### Requirements
1. Summarize the package documentation in two sentences.
2. Repeat word for word the stretch of the package documentation from "Type: Package" through "using machine learning.".

### Text shown
* begin *

Type: Package
Title: Flexible and General Mediation Analysis Using Riesz Representers
Version: 0.1.2
Maintainer: Nicholas Williams <ntwilliams.personal@gmail.com>
Description: Implements a modern, unified estimation strategy for common mediation estimands (natural effects, organic effects, interventional effects, and recanting twins) in combination with modified treatment policies as described in Liu, Williams, Rudolph, and Díaz (2024) <doi:10.48550/arXiv.2408.14620>. Estimation makes use of recent advancements in Riesz-learning to estimate a set of required nuisance parameters with deep learning. The result is the capability to estimate mediation effects with binary, categorical, continuous, or multivariate exposures with high-dimensional mediators and mediator-outcome confounders using machine learning.
License: GPL (≥ 3)
Encoding: UTF-8
Depends: R (≥ 4.0.0)
RoxygenNote: 7.3.2
Imports: checkmate, Matrix, origami, torch, Rsymphony, purrr, cli, S7, data.table, coro, generics, lmtp, mlr3superlearner, progressr, ife (≥ 0.1.0)
Suggests: testthat (≥ 3.0.0), truncnorm, mma
Config/testthat/edition: 3
NeedsCompilation: no
Packaged: 2024-12-02 17:38:56 UTC; nicholaswilliams
Author: Nicholas Williams ORCID iD [aut, cre, cph], Richard Liu [ctb], Iván Díaz ORCID iD [aut, cph]
Repository: CRAN
Date/Publication: 2024-12-02 17:50:02 UTC

Flexible and general mediation analysis

Description

General estimator for common mediation causal effects, including recanting twins, natural effects, organic effects, and randomized interventional effects. Interventions are specified using modified treatment policies. Nuisance parameters are estimated using the 'super learner' algorithm and 'Riesz learning'. Supports binary, categorical, and continuous exposures.

Usage

crumble(
  data,
  trt,
  outcome,
  mediators,
  moc = NULL,
  covar,
  obs = NULL,
  id = NULL,
  d0 = NULL,
  d1 = NULL,
  effect = c("RT", "N", "RI", "O"),
  weights = rep(1, nrow(data)),
  learners = "glm",
  nn_module = sequential_module(),
  control = crumble_control()
)

Arguments

data

[data.frame]
A data.frame in wide format containing all necessary variables for the estimation problem.

trt

[character]
A vector containing the column names of treatment variables.

outcome

[character(1)]
The column name of the outcome variable.

mediators

[character]
A vector containing the column names of the mediator variables.

moc

[character]
An optional vector containing the column names of the mediator-outcome confounders.

covar

[character]
An vector containing the column names of baseline covariates to be controlled for.

obs

[character(1)]
An optional column name (with values coded as 0 or 1) for whether or not the outcome is observed. Must be provided if there is missingness in the outcome! Default is NULL.

id

[character(1)]
An optional column name containing cluster level identifiers.

d0

[closure]
A two argument function that specifies how treatment variables should be shifted. See examples for how to specify shift functions for continuous, binary, and categorical exposures.

* end *

### Dataset content
* begin *

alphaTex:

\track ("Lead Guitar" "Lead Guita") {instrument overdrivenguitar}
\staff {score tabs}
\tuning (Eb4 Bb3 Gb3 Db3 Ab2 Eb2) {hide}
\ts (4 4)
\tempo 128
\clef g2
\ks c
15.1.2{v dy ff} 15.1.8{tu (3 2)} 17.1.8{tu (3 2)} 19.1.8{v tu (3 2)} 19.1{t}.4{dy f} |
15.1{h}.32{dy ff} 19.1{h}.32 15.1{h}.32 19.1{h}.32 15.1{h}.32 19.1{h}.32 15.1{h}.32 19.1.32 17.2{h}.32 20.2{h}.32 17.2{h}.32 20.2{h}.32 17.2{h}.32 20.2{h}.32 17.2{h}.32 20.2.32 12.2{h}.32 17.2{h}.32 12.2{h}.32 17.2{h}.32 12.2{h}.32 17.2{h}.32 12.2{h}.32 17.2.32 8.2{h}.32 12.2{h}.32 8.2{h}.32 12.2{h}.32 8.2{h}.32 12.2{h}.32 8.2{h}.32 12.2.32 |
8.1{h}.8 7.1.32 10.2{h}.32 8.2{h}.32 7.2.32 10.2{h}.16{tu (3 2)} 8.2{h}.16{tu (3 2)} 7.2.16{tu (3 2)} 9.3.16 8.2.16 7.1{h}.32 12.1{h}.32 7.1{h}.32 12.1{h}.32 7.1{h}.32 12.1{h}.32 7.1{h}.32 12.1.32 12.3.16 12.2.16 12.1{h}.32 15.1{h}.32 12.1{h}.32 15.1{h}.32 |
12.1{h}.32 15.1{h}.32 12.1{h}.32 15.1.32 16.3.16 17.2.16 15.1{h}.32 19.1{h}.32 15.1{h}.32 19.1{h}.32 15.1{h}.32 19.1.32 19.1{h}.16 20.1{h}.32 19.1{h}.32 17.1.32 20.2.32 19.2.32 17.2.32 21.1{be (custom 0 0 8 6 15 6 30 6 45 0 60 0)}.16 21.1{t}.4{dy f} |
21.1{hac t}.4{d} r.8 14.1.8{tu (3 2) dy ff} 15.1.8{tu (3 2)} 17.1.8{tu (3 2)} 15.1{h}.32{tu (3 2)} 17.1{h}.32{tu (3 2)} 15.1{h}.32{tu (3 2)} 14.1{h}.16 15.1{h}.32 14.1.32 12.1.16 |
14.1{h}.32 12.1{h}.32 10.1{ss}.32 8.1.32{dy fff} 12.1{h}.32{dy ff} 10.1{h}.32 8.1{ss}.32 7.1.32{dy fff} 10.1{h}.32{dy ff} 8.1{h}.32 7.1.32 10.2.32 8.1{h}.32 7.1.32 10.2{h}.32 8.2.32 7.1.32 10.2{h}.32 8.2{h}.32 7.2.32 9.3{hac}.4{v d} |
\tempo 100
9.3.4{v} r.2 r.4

* end *

### Answers below
1. The package documentation describes a package that estimates common mediation effects (natural effects, organic effects, interventional effects, and recanting twins) in combination with modified treatment policies, using Riesz learning and the super learner algorithm to estimate the required nuisance parameters. It supports binary, categorical, continuous, or multivariate exposures with high-dimensional mediators and mediator-outcome confounders, and it lists the arguments of the crumble function, such as the data, the treatment, outcome, mediator, and covariate columns, and the shift function d0.

2.
Type: Package
Title: Flexible and General Mediation Analysis Using Riesz Representers
Version: 0.1.2
Maintainer: Nicholas Williams <ntwilliams.personal@gmail.com>
Description: Implements a modern, unified estimation strategy for common mediation estimands (natural effects, organic effects, interventional effects, and recanting twins) in combination with modified treatment policies as described in Liu, Williams, Rudolph, and Díaz (2024) <doi:10.48550/arXiv.2408.14620>. Estimation makes use of recent advancements in Riesz-learning to estimate a set of required nuisance parameters with deep learning. The result is the capability to estimate mediation effects with binary, categorical, continuous, or multivariate exposures with high-dimensional mediators and mediator-outcome confounders using machine learning.